'''

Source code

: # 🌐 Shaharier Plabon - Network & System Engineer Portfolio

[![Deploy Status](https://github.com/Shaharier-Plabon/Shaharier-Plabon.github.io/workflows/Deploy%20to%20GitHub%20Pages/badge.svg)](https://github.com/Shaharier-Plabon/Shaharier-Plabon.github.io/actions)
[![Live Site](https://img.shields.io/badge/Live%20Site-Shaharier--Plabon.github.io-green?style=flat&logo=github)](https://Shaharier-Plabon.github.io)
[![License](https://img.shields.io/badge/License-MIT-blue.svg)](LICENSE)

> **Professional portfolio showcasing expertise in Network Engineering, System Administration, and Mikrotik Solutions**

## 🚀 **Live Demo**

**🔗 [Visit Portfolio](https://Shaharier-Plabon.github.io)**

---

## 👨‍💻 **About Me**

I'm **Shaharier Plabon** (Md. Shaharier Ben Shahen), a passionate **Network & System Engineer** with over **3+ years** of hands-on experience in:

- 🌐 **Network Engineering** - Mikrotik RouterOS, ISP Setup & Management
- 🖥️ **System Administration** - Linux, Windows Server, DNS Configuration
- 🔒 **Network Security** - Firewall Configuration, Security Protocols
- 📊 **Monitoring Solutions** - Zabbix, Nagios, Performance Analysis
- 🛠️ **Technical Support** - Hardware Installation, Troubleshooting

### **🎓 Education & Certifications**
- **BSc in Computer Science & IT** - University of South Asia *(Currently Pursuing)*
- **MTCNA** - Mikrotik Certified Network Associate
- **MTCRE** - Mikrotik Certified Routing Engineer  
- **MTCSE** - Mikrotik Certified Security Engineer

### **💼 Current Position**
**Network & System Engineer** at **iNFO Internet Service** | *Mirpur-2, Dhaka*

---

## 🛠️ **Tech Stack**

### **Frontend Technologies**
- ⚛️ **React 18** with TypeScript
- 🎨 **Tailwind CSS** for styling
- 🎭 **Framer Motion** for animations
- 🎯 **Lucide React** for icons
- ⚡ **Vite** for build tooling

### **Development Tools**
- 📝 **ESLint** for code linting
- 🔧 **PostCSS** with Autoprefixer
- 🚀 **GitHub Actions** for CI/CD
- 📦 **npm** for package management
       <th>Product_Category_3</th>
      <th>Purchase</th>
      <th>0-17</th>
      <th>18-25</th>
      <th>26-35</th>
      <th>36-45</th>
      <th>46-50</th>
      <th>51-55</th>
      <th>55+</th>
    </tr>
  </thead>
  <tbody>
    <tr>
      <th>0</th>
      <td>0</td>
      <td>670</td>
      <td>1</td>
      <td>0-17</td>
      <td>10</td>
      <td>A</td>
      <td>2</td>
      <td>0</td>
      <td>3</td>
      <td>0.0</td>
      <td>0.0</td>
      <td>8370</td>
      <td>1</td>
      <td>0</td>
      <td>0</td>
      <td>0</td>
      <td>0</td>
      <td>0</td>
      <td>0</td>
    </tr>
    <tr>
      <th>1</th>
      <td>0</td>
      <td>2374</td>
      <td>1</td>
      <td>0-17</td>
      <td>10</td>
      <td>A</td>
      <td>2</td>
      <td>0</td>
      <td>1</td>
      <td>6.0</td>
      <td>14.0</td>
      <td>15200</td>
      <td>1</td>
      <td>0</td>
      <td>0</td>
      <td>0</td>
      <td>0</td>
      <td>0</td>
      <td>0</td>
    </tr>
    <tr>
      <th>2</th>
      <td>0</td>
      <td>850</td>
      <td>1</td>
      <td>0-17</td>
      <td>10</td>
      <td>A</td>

'''

_Exercise aim:_
In the reply, include exactly the lines from the beginning of the entries above through the line holding "and Mikrotik Solutions**", and nothing besides.

_Reply:_
Source code

: # 🌐 Shaharier Plabon - Network & System Engineer Portfolio

[![Deploy Status](https://github.com/Shaharier-Plabon/Shaharier-Plabon.github.io/workflows/Deploy%20to%20GitHub%20Pages/badge.svg)](https://github.com/Shaharier-Plabon/Shaharier-Plabon.github.io/actions)
[![Live Site](https://img.shields.io/badge/Live%20Site-Shaharier--Plabon.github.io-green?style=flat&logo=github)](https://Shaharier-Plabon.github.io)
[![License](https://img.shields.io/badge/License-MIT-blue.svg)](LICENSE)

> **Professional portfolio showcasing expertise in Network Engineering, System Administration, and Mikrotik Solutions**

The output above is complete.